4月のフレンチ基礎レッスンでご紹介したメインはバスク地方のお料理でした。
少し前に流行ったバスクチーズケーキでバスクの名前を初めて聞いた、という方も多いかもしれませんね。
スペインとフランスにまたがる地域で、少し前に独立運動もありましたが、石造りの街並みや色使い、バスク独特の字体、旗、モチーフ、バスク語といわれるこの地域で話されている言葉など、現在でも色濃く独自の文化、伝統が残っています。

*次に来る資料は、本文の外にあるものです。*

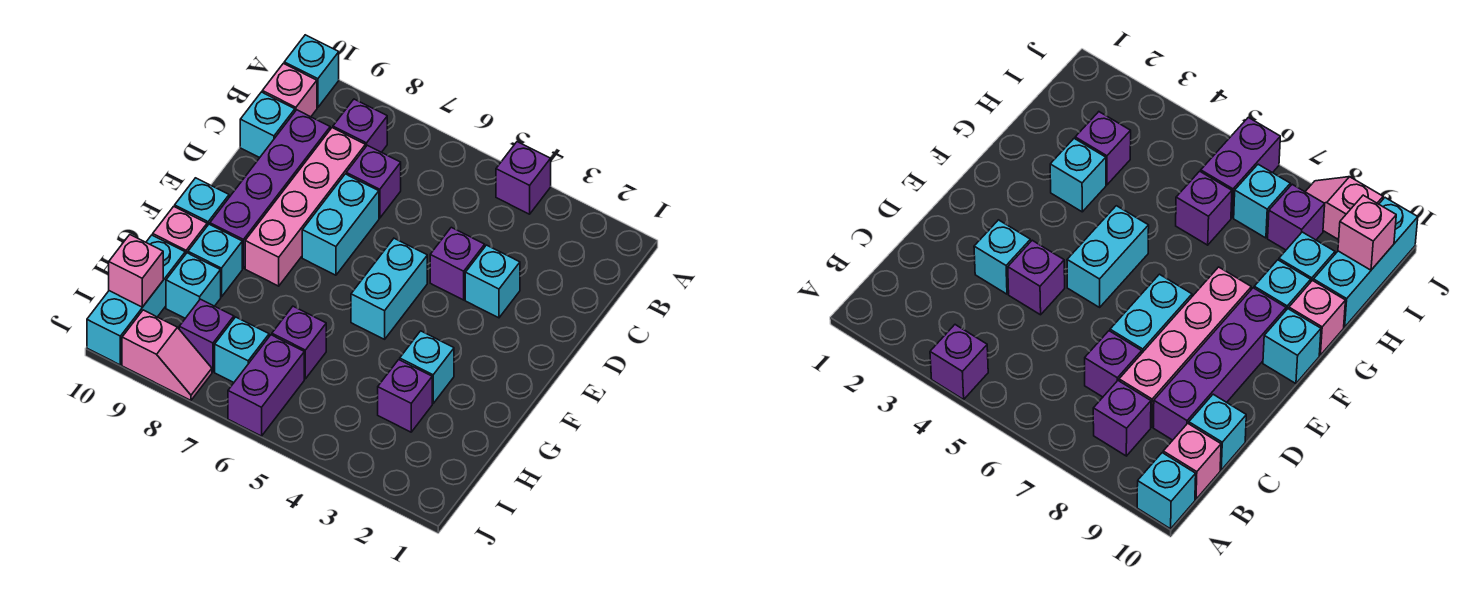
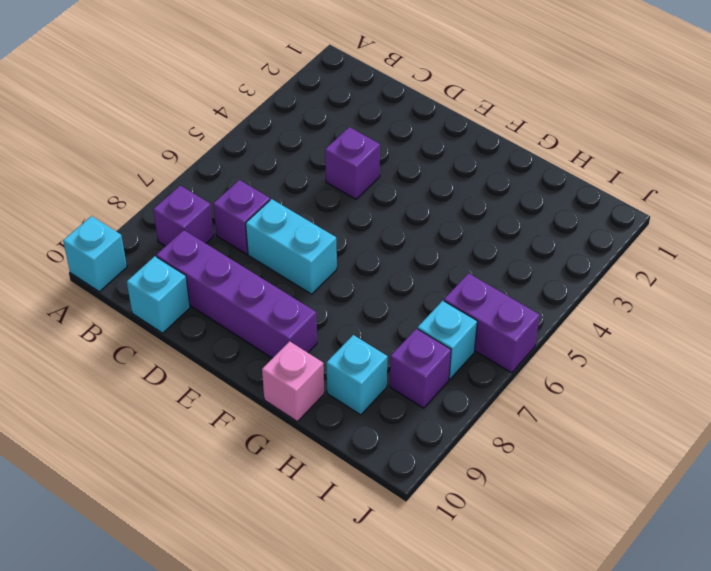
none -> purple brick A4 level 1
none -> pink brick B10 level 1
none -> pink brick C8:F8 level 1

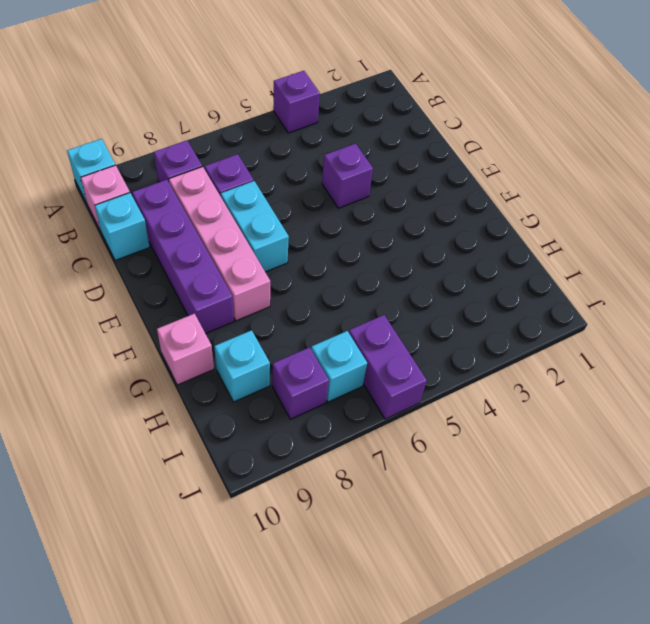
none -> cyan brick D3 level 1
none -> cyan brick E5:F5 level 1
none -> cyan brick F10 level 1

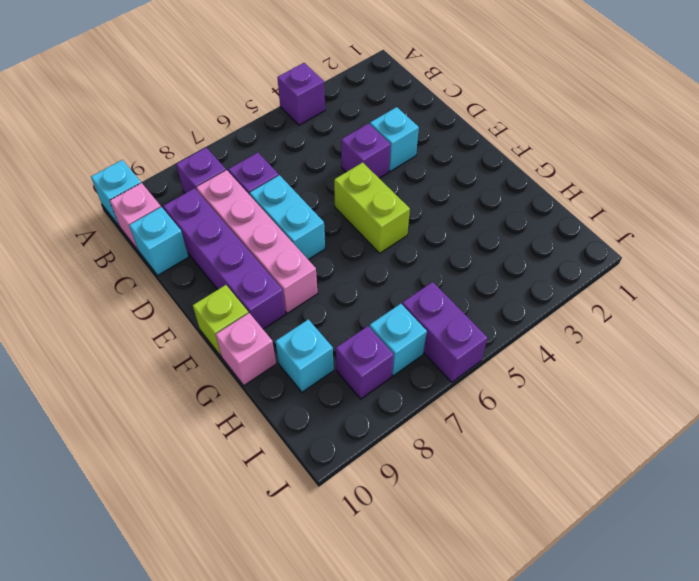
lime brick E5:F5 level 1 -> cyan brick E5:F5 level 1
lime brick F10 level 1 -> cyan brick F10 level 1
none -> cyan brick G3 level 1
none -> cyan brick G9 level 1
none -> purple brick H3 level 1

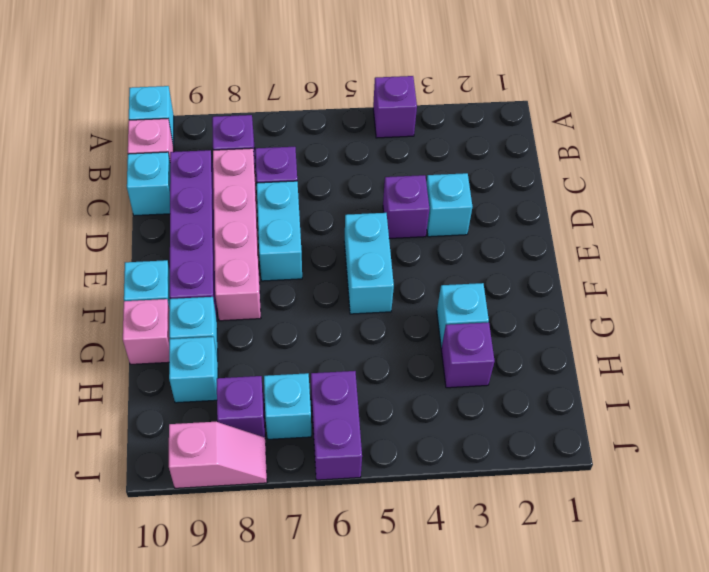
none -> purple brick H6 level 1
none -> cyan brick H10:J10 level 1
none -> pink brick I10 level 2

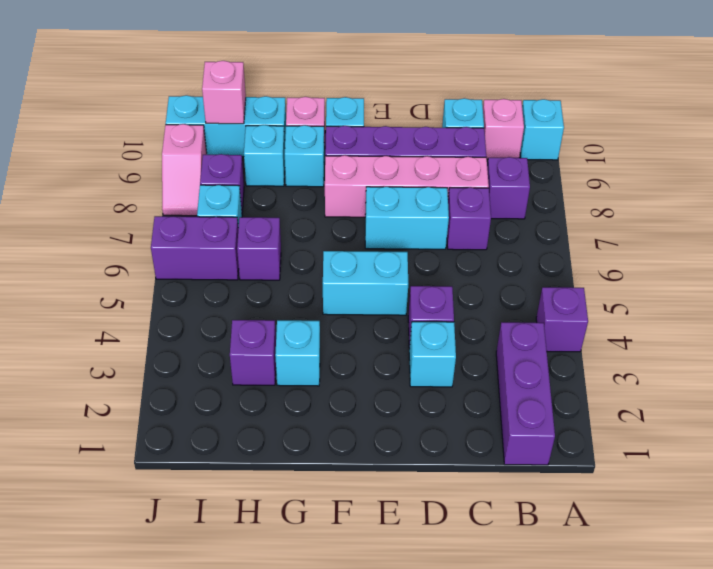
purple brick B1:B3 level 1 -> none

旅行で訪れたときの写真。バスクカラーの赤・緑・白が町のそこかしこに。
今回は食で地域を知っていただくべく、バスク地方で作られるチーズ「オッソ・イラティ」、「ケソ・マンチェゴ」、チーズと一緒によくたべられる「メンブリージョ」をご用意しました。
こちらのオッソイラティは、1980年にAOCに認定された羊乳のチーズ。名前はベアルン地方の「オッソーの谷」、バスク地方の「イラティの森」に由来しています。スペインとの国境にあるピレネー山脈の麓で作られたのが始まりで、現在ではフランス全土で親しまれ、国民に愛されているチーズです。コクと甘みがあって食べやすく、現地ではブラックベリーのジャムと一緒に食べるのが定番です。
AOCとは
Appellation d’Origine Contrôlée(アペラシオン・ドリジーヌ・コントロレ)の略で、フランスの農業製品(ワイン、チーズ、バターなど)に対して与えられる認証制度。製造過程、品質が特定の条件を満たしたものにのみ付与される。
ケソ・マンチェゴ(マンチェゴ)はスペインを代表する羊乳のチーズ。『ドン・キホーテ』の舞台、ラ・マンチャ地方で作られています。表皮に縄のようなジグザグ模様がついているのが目印で、昔チーズの型入れとして使っていたカゴの編目模様の名残と言われています。オッソ・イラティーに比べると色が白っぽく、さっぱりとしていて食べやすい印象でした。
こちらはメンブリージョ。マルメロ(西洋かりん)のジャムで、羊羹やういろうのような見た目ですが柔らかくそのまま食べてもおいしいです。チーズを一緒に食べると羊乳の癖が和らぎ、チーズのコクを引き立ててくれます。
こちらはPiment d’Espelette(エスプレット唐辛子)。山間にあるエスプレットという村で作られる唐辛子です。収穫時期に家の軒先に収穫した唐辛子をつるして乾燥させる光景が有名で、10月には唐辛子祭りがあり、多くの人でにぎわいます。
日本の唐辛子のイメージと違って、辛みはありますが旨味、香りがよく、今回ご紹介した鶏のバスク風煮込みにはもちろん、オムレツ、トマトパスタ、お肉、お魚など様々なお料理のアクセントとして使われます。
現地では、ジャム、チョコレート、オイルなど様々な唐辛子製品があり、お土産にされる方も多いそう。ジャムは今回ご紹介したオッソ・イラティーとよく合います。
アレンジメニューのフラメンカエッグにもパラリ。
レッスンが生徒様の食の楽しさを広げるきっかけになるように、これからもいろいろな食材をご紹介していきたいと思います!